C’est une campagne électorale sous tension en Argentine. À moins de trois semaines des législatives de mi-mandat, les sorties du président Javier Milei sont régulièrement émaillées d’incidents. Lundi 6 octobre au soir encore, des opposants l’attendaient à l’entrée de la salle de concert où il présentait son nouveau livre.

D’un côté, les partisans de Javier Milei avec leurs casquettes violettes aux couleurs du parti du président, La Libertad Avanza. Sur le trottoir d’en face, séparé par un cordon de police, des manifestants sont venus dénoncer la corruption du gouvernement, rapporte notre correspondant à Buenos Aires, Théo Conscience. « Il y a l’affaire des pots de vins reçus par la sœur du président, et puis il y a la dernière en date, les liens avec le narcotrafic du candidat de la Libertad Avanza dans la province de Buenos Aires. Autant de cas qui montrent que c’est un gouvernement corrompu ! », lancent-ils.

Acculé par le scandale, José Luis Espert, le candidat de Javier Milei dans la province de Buenos Aires a jeté l’éponge, dimanche 5 octobre. Ancien candidat à l’élection présidentielle argentine, il a renoncé dimanche à se représenter au scrutin du 26 octobre après avoir reconnu avoir reçu en 2020 la somme de 200.000 dollars de Federico Machado, réclamé par la justice américaine pour des liens présumés avec le narcotrafic. Acceptant le retrait que lui a présenté l’élu, un économiste de 63 ans, M. Milei n’en a pas moins pris sa défense, accusant sur la chaîne LN+ l’opposition de répandre « un mélange de calomnies, d’injures et de choses aberrantes », rapporte l’Agence France presse.
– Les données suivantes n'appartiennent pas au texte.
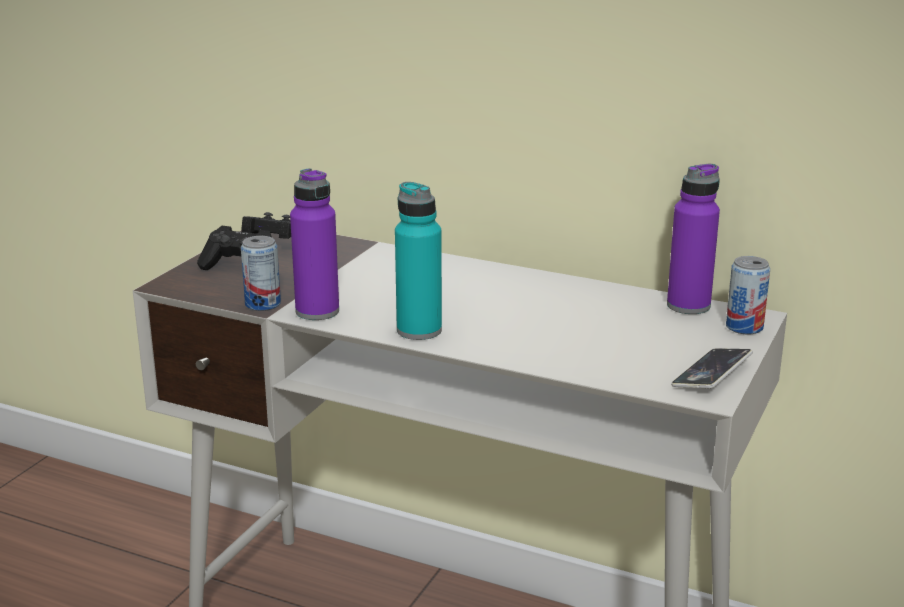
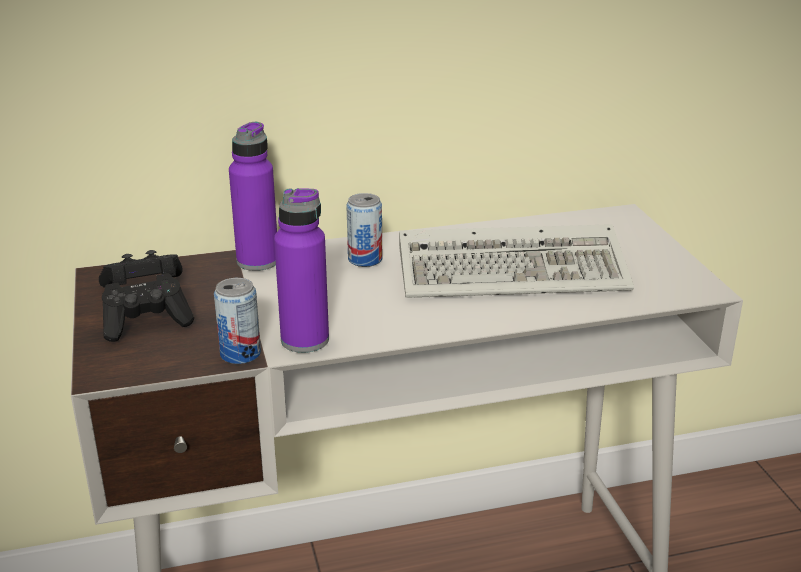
camera: 40 degrees left, 5 degrees up
turquoise bottle [395,182,442,340] -> none
purple bottle [667,164,720,314] -> purple bottle moved to [229,122,277,271]
phone [671,348,753,388] -> none
can [726,256,770,334] -> can moved to [346,193,382,267]
none -> keyboard [399,224,634,298]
Le président argentin est-il aussi corrompu que la caste politique qu’il promettait de combattre ? Mensonge et balivernes, évacue Franco Pedroso, militant de la première heure qui a fait plus de 700 kilomètres pour venir voir Javier Milei, hier, lundi : « C’est un héros ! On a de l’espoir, car on voit qu’il y a un futur. Ce qu’il est en train de faire, c’est un miracle. » La construction du miracle, c’est le titre du livre que le président argentin présentait lundi soir devant une salle de 15 000 personnes chauffée à blanc. Un meeting électoral aux allures de concert, avec un président en mode rockstar.